10 responses to “Yet Another Technically Moronic Green Idea Belly Flops”
Maybe they should scale down their technology a bit:
The Chinese used sails on some of their freight wheelbarrows.
I only took up Mechanical Engineering because they offered free body diagrams.
They obviously haven’t been paying enough attention to the genius of His Wholly Reluctance God/ King Obama…

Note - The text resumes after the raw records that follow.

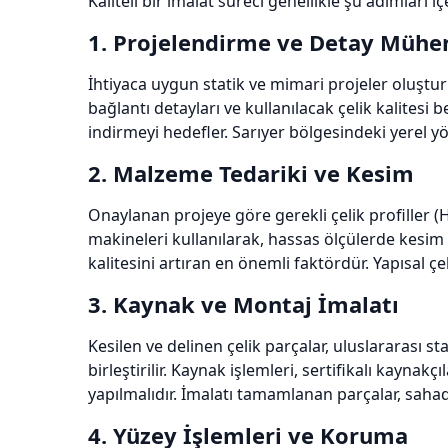
Kaliteli bir imalat süreci genellikle şu adımları içe
1. Projelendirme ve Detay Mühen
İhtiyaca uygun statik ve mimari projeler oluştur
bağlantı detayları ve kullanılacak çelik kalitesi b
indirmeyi hedefler. Sarıyer bölgesindeki yerel 
2. Malzeme Tedariki ve Kesim
Onaylanan projeye göre gerekli çelik profiller (HE
makineleri kullanılarak, hassas ölçülerde kesim 
kalitesini artıran en önemli faktördür. Yapısal ç
3. Kaynak ve Montaj İmalatı
Kesilen ve delinen çelik parçalar, uluslararası
birleştirilir. Kaynak işlemleri, sertifikalı kayna
yapılmalıdır. İmalatı tamamlanan parçalar, sahada
4. Yüzey İşlemleri ve Koruma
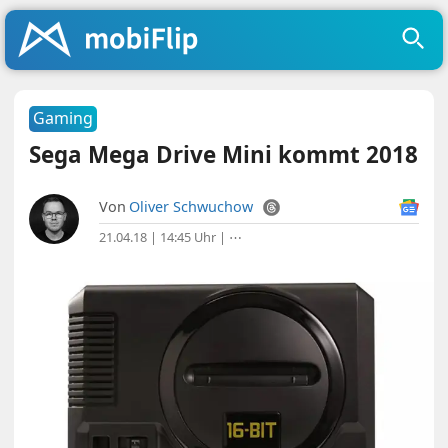
Gaming
Sega Mega Drive Mini kommt 2018
Von
Oliver Schwuchow
21.04.18 | 14:45 Uhr
|
⋯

Dirk: interesting link – if you want to see what forced labor looks like, it’s quite instructive. The trouble with many western essays on the glory of Chinese technological achievements is that, ultimately, they are based on Joseph Needham’s Science and Civilisation in Ancient China, who was, to put it mildly, a partisan source – overplaying every curiosity pictured in an Eastern text an a definite and lasting triumph of Eastern innovation. Even if one could read Chinese, it would be, in most cases, impossible to get access to his sources; other “Western” sources (which includes, in this case, Japanese and Russian ones) are in turn based on Needham; newer Chinese texts tend to their own version of Pavel Chekov’s claim that “Scotch whiskey was invented by an old lady from Leningrad”. And there’s the fact that for most of the 30 or so volumes he wrote or supervised, Needham often seems out of his depth. In vol. 5, on astronomy, he often thinks nothing of identifying chinese stars with 3 or 4 different “western” ones; he also never understood why the “guide stars” used to ascertain the moon’s position on the zodiac (the pivotal point in imperial astrology) lay so far north or south of the ecliptic (to be visible during the full moon, of course).

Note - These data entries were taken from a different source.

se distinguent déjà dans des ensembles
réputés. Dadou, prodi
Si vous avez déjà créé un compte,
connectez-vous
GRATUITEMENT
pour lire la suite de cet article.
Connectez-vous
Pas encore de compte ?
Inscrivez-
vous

So I guess the wind is always blowing the way you want to go? Without a rigid connection , it might be difficult to tack…..
It doesn’t only work as a “kite” but also as an airfoil, allowing transverse winds to produce some forward thrust.

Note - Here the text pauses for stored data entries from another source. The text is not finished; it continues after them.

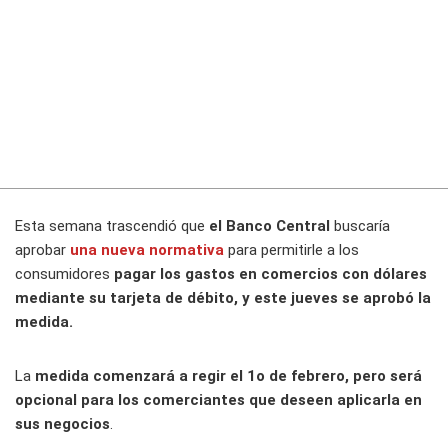
Esta semana trascendió que
el Banco Central
buscaría
aprobar
una nueva normativa
para permitirle a los
consumidores
pagar los gastos en comercios con dólares
mediante su tarjeta de débito, y este jueves se aprobó la
medida.
La
medida comenzará a regir el 1
o
de febrero, pero será
opcional para los comerciantes que deseen aplicarla en
sus negocios
.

However, the “lift” of the airfoil doesn’t come at no cost. The perpendicular “drag” needs to be countered. And the attainable lift isn’t necessarily in the direction that coincides with the ship’s nominal course.
And that’s without considering catenary forces and keeping the sail aloft.
What a fantastic idea; for Hollywood!
Imagine the Red Baron with Snoopy in hot pursuit dodging the kites to land a Fokker on an aircraft carrier rigged up with these innovative units.
In the real world, unfortunately, a very, very stupid idea.
Forgot to mention, what a fantastic saleman the company had, I am in awe.
I’ve got a bridge in London that I want to sell, this guy seems to be the man for the job!
[…] noes, a German business that wanted to attach large sails to boats to save the planet, is going out of business. The founder of the firm has vowed to return with a […]
This response is only about math, engineering and economics. Regarding “I majored in mechanical engineering, and only a couple hours of simple calculations would tell anyone that this technology makes no sense.” your calculations are either inaccurate because they were too simple or made based upon one or more inaccurate assumptions.
See 1980 paper on Crosswind Kite Power.
Sailing ships preceded those propelled with fossil fuel burning engines. Fact: Sail boats are even more able today that they were then to travel faster than the available wind velocity.
Fact: in general wind velocity increases with increasing altitude above the surface and also becomes less turbulent and more persistent. Many studies that measure wind speeds at increasing altitudes above a surface have shown this. The power available in the wind is directly related to the cube of its velocity.
Currently, the shipping industry is in the doldrums along with the world economy. When the economics related to fuel cost (supply, demand and speculation) pan out again, this technology will be purchased, not because it might be considered to be “green” or about “climate” by some, but because it could improve the shipping companies’ bottom line. Whether or not this happens in time for SkySails – who knows? When the economics are right, some entity will be in this business.